Succès en série

En dépit de conditions-cadres difficiles, l’évolution positive des marchés au cours des derniers mois a conduit à un net accroissement de la valeur de nos portefeuilles. Quant aux actions de croissance, le potentiel semble de plus en plus mince. Nous recommandons donc une réorientation vers les actions de valeur, qui affichent un caractère plus défensif et sont moins sensibles aux variations de taux ou au maintien de ces derniers à un niveau élevé.

Les actions de croissance sont particulièrement touchées par le manque de progrès sur le front de la lutte contre l’inflation.

Les succès sportifs ont la capacité unique de nous fasciner, surtout lorsqu’ils sont obtenus après de longues années de déception ou de domination écrasante. Le meilleur exemple actuel est le tout récent triomphe du Bayer Leverkusen, qui a été sacré champion d’Allemagne de football. Plus de vingt  ans après avoir vu la victoire lui échapper, ce qui lui a valu le sobriquet de «Neverkusen», le club a récemment enlevé le titre de champion de manière aussi surprenante que remarquable.

L’état d’esprit positif des derniers mois s’explique non seulement par le succès sportif de ce club d’une petite ville, mais aussi par les performances remarquables sur les marchés financiers, qui ont contribué à des augmentations significatives de la valeur de nos portefeuilles. Si cette évolution positive du marché est historiquement moins surprenante que le titre du Bayer Leverkusen, elle ne va pas de soi et s’avère particulièrement réjouissante compte tenu de la situation économique mondiale difficile et des nombreux foyers de tensions géopolitiques.

La forte hausse des marchés boursiers américains est particulièrement frappante. Ce sont principalement les actions d’entreprises dont la croissance des bénéfices est supérieure à la moyenne de l’économie dans son ensemble qui ont enregistré une progression significative. Depuis le début du rallye des marchés boursiers en novembre 2023, les actions de croissance ont progressé de plus de 25%.  L’exemple le plus connu est celui du fabricant de puces Nvidia, dont le titre a gagné 115%  sur la période. La domination des titres de croissance sur les marchés boursiers n’est pas sans rappeler celle du Bayer Leverkusen cette saison.

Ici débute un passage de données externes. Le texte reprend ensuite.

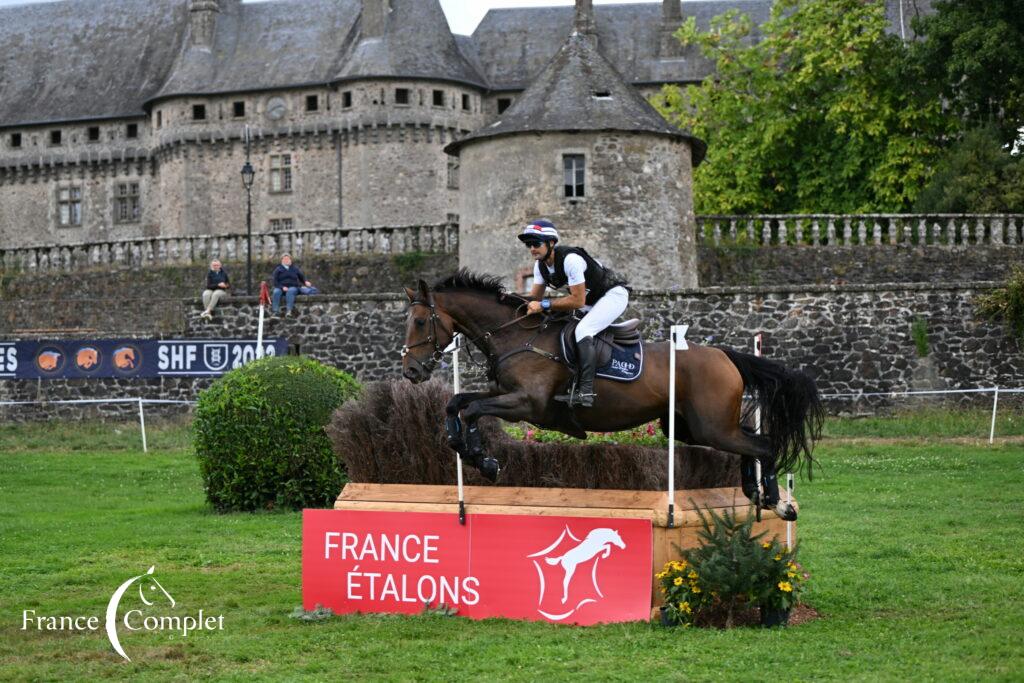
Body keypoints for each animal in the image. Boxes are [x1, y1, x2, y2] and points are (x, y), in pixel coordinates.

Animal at [399, 270, 823, 520]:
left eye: (419, 322)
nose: (411, 372)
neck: (517, 335)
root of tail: (723, 355)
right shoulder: (504, 394)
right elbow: (457, 404)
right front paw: (465, 449)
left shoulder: (527, 405)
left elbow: (472, 411)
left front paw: (485, 461)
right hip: (691, 427)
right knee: (749, 441)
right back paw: (755, 493)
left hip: (710, 425)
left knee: (764, 444)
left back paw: (777, 502)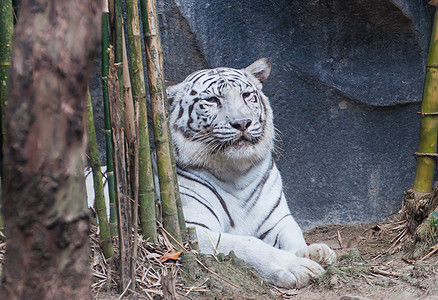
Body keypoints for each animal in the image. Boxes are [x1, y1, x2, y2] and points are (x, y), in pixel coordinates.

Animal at [167, 58, 336, 288]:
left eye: (246, 95)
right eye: (211, 100)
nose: (242, 123)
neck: (235, 172)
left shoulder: (276, 219)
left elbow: (293, 235)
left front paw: (314, 252)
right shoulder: (190, 229)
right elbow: (248, 243)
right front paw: (298, 266)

Mais les marchés financiers se posent la même question que les milieux sportifs: combien de temps ces succès en série vont-ils durer? Nos doutes concernant les titres de croissance se sont amplifiés au cours des dernières semaines et des derniers mois. D’une part, la valorisation de ces titres a atteint aujourd’hui un niveau très élevé. Pour de nombreuses entreprises, les attentes importantes quant aux futures hausses des bénéfices sont déjà intégrées aux cours, comme le montre le ratio cours/bénéfice (C/B) souvent cité en référence. Nvidia, le champion actuel du marché des actions, affiche un ratio C/B supérieur à 70.

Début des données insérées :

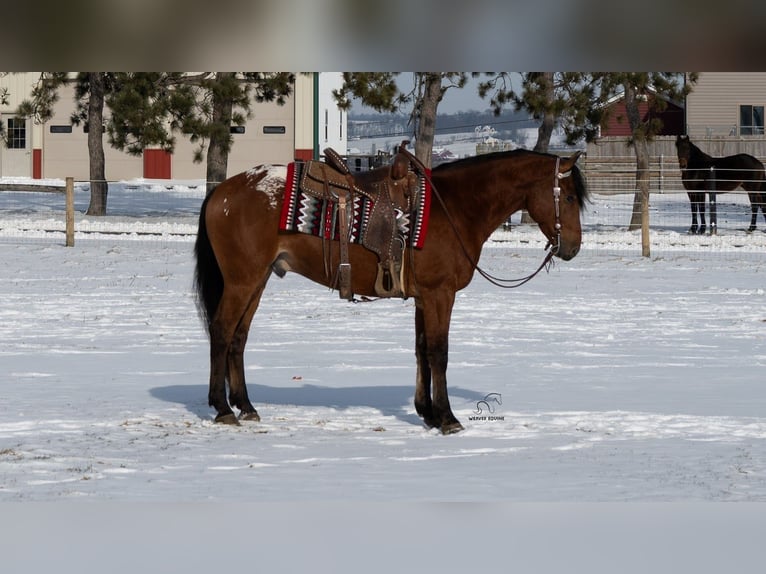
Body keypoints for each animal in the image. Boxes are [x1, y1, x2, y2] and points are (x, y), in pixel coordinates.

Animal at [193, 148, 588, 434]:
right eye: (569, 198)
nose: (572, 247)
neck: (455, 207)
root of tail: (222, 191)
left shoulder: (424, 298)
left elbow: (421, 350)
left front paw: (427, 413)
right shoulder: (440, 294)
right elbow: (439, 353)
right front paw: (447, 418)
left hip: (257, 280)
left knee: (238, 337)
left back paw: (246, 406)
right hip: (242, 280)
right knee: (222, 331)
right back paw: (223, 408)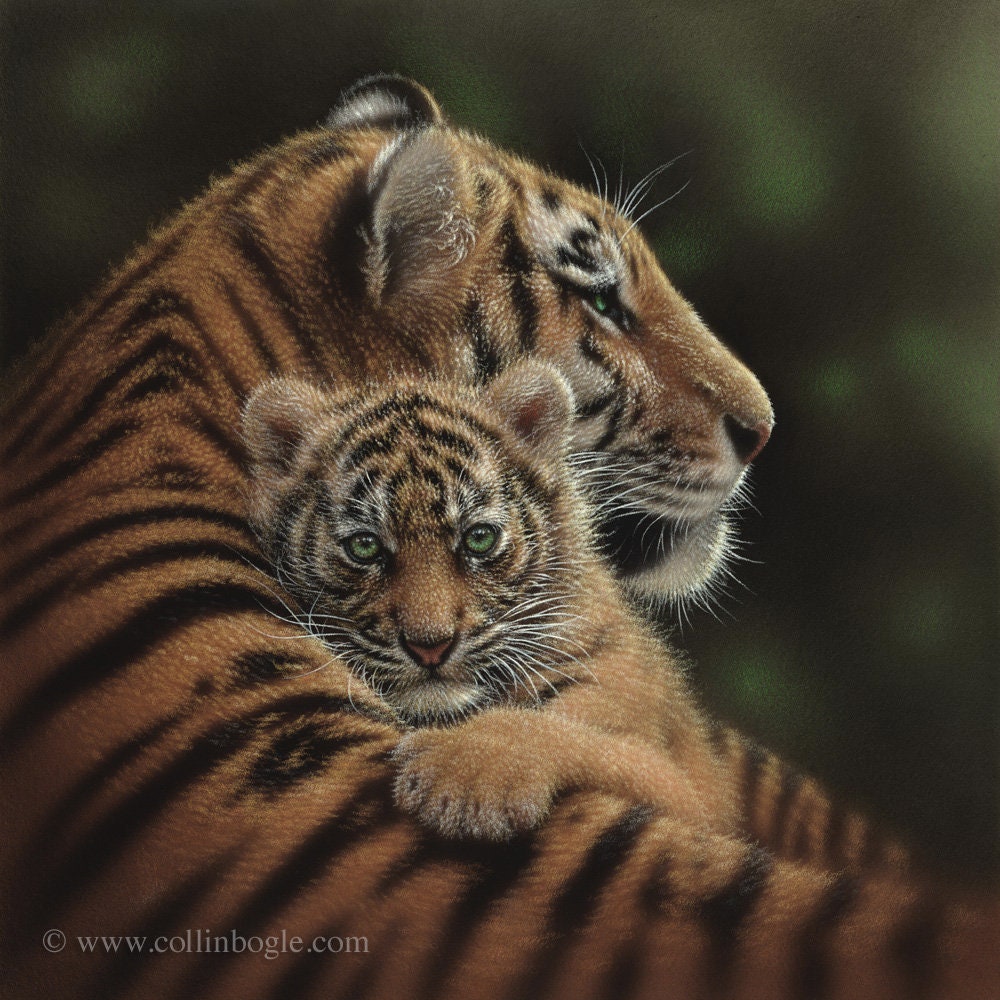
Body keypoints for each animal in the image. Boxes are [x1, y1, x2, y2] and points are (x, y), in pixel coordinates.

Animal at [241, 362, 742, 842]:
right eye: (364, 547)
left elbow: (579, 738)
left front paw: (464, 779)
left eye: (478, 538)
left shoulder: (685, 791)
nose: (430, 647)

D’autre part, nos inquiétudes relatives à la ténacité de l’inflation américaine se sont confirmées récemment. L’inflation sous-jacente menace de s’établir à près de 4% , soit une valeur deux fois plus élevée que l’objectif de la Réserve fédérale américaine. Dans ce contexte, la perspective de franches baisses des taux directeurs s’éloigne de plus en plus. Cette année, les marchés ont réagi avec une forte hausse des taux d’intérêt à long terme. Si les mesures de lutte contre l’inflation ne portent pas leurs fruits, c’est même une nouvelle hausse qui menace. Les titres qui devraient en souffrir le plus sont ceux qui prévoient une croissance importante des bénéfices, car une hausse des taux entraînerait une plus forte actualisation des bénéfices futurs.

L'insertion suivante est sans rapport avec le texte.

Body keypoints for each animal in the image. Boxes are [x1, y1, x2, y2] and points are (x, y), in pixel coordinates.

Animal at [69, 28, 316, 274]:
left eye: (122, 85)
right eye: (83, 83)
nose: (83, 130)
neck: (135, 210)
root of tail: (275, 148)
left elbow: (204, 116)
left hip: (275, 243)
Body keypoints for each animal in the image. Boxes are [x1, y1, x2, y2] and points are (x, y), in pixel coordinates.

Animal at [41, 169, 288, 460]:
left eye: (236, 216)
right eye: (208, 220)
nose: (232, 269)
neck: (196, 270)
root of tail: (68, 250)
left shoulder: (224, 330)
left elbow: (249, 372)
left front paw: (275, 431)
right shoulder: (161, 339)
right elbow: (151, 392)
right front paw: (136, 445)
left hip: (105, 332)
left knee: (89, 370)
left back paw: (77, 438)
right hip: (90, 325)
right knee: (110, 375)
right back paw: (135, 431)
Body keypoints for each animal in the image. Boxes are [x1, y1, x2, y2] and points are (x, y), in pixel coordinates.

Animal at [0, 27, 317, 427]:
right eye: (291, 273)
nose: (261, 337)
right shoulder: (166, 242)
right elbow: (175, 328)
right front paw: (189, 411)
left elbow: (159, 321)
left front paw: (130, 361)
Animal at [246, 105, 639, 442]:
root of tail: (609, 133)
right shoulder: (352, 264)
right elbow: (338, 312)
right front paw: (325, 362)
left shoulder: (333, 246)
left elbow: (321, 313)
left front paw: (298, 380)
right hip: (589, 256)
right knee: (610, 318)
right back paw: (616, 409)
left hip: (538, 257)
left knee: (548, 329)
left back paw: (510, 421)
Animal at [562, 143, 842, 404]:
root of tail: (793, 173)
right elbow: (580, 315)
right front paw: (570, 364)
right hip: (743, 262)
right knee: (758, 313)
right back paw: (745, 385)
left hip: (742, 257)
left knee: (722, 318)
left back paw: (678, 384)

Pour faire face à cet assèchement du potentiel des actions de croissance, nous procédons à des prises de bénéfices sur les actions américaines fortement exposées à ces titres et réduisons leur part dans le portefeuille. En contrepartie, nous renforçons nos positions sur les actions de valeur mondiales. Celles-ci ont un caractère plus défensif et une valorisation plus faible et, en raison de leurs bénéfices déjà  relativement élevés et donc d’un potentiel de croissance moins important, elles réagissent moins fortement au maintien des taux d’intérêt américains à un niveau élevé.

À propos de Philipp Merkt

Actuellement Chief Investment Officer et responsable Asset Management Solutions, Philipp Merkt travaille chez PostFinance  depuis 2015. Ce Soleurois a étudié l’informatique et l’économie à l’université de Fribourg et est titulaire d’un MBA spécialisé en finance de l’université de Berne ainsi que de la Simon Business School de l’université de Rochester (État de New York).